Toute l’histoire des luttes du Front commun est une souque à la corde entre le mouvement syndical et le gouvernement du Québec afin de déterminer les paramètres de la politique salariale publique laquelle influence celle générale tout comme l’encadrement de la politique sociale par l’entremise des conditions de travail. La dernière ronde, loin d’être victorieuse, a quand même empêché la CAQ d’infliger d’importants reculs que prépare la loi 89. Il y a au Québec un certain contrôle des loyers même s’il est biaisé en faveur des propriétaires. Le parachèvement de la nationalisation de l’électricité dans les années 1960 a valu aux ménages une « subvention interne » de leurs tarifs aux dépens des entreprises que même la CAQ n’a pas osé remettre en question : « Les entreprises paient en moyenne un tarif de 3,9 % supérieur au tarif résidentiel, mais les demandes d’augmentation de 3,3 % pour les entreprises et de 3,3 % pour les industries sont prévues pour 2025 et 2026, tandis que l’augmentation sera de 3 % pour les ménages en 2025 et 2026. » (IA de Google).
Les entreprises autogérées dans un cadre capitaliste sont, à cet égard, une arme à deux tranchants. Elles peuvent certainement être un moyen de sauver ou créer son emploi ou encore de s’accorder des conditions de travail plus correctes. Mais elles doivent s’insérer compétitivement dans le marché ce qui bien souvent exige de s’auto-exploiter d’autant plus qu’elles ne sont pas généralement soutenues par la Finance (nécessaire simplement pour le crédit de roulement), les organisations spécialisées ou les gouvernements. Obtenir ce soutien, allant de soi pour les entreprises capitalistes, devient une lutte politique.

+ + + +

◆ À faire:
(a) D'après l'extrait du document, dans quelles années la nationalisation de l'électricité a-t-elle été parachevée au Québec ?
(b) Recopiez la partie des enregistrements qui va de leur début jusqu'à la ligne contenant "Herrgottswinkel" incluse, en remplaçant "Kinderkreuze" par "Taufkreuze" sans rien changer d'autre. Ne donnez que cette partie.

+ + + +

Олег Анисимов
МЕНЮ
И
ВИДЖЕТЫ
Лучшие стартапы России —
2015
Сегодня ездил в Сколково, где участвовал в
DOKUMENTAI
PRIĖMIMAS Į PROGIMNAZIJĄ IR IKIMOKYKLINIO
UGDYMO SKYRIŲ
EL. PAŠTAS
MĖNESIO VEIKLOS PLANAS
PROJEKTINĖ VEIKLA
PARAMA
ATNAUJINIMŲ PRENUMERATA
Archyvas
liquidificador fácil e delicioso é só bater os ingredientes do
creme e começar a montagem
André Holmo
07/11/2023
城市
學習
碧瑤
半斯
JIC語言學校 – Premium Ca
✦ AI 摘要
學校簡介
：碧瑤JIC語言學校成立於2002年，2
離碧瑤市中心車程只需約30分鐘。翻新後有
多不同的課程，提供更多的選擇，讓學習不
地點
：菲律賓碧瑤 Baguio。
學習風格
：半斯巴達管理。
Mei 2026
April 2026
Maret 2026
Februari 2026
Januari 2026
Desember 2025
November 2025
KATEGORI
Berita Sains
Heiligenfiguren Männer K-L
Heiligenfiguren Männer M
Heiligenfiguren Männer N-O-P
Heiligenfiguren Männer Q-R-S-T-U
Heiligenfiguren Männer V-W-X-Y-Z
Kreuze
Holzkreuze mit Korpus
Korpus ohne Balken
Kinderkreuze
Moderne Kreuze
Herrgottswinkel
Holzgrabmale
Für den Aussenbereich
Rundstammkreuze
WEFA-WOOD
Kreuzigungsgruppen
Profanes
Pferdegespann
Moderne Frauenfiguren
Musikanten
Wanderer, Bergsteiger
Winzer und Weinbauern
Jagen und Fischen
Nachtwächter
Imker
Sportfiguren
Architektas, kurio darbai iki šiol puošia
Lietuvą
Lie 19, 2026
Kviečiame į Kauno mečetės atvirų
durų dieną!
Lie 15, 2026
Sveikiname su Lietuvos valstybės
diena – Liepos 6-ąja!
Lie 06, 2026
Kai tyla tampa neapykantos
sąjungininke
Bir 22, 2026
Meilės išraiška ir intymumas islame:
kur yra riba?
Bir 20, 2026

+ + + +

◆ Exercices corrigés:
(a) Dans les années 1960.

(b)
Олег Анисимов
МЕНЮ
И
ВИДЖЕТЫ
Лучшие стартапы России —
2015
Сегодня ездил в Сколково, где участвовал в
DOKUMENTAI
PRIĖMIMAS Į PROGIMNAZIJĄ IR IKIMOKYKLINIO
UGDYMO SKYRIŲ
EL. PAŠTAS
MĖNESIO VEIKLOS PLANAS
PROJEKTINĖ VEIKLA
PARAMA
ATNAUJINIMŲ PRENUMERATA
Archyvas
liquidificador fácil e delicioso é só bater os ingredientes do
creme e começar a montagem
André Holmo
07/11/2023
城市
學習
碧瑤
半斯
JIC語言學校 – Premium Ca
✦ AI 摘要
學校簡介
：碧瑤JIC語言學校成立於2002年，2
離碧瑤市中心車程只需約30分鐘。翻新後有
多不同的課程，提供更多的選擇，讓學習不
地點
：菲律賓碧瑤 Baguio。
學習風格
：半斯巴達管理。
Mei 2026
April 2026
Maret 2026
Februari 2026
Januari 2026
Desember 2025
November 2025
KATEGORI
Berita Sains
Heiligenfiguren Männer K-L
Heiligenfiguren Männer M
Heiligenfiguren Männer N-O-P
Heiligenfiguren Männer Q-R-S-T-U
Heiligenfiguren Männer V-W-X-Y-Z
Kreuze
Holzkreuze mit Korpus
Korpus ohne Balken
Taufkreuze
Moderne Kreuze
Herrgottswinkel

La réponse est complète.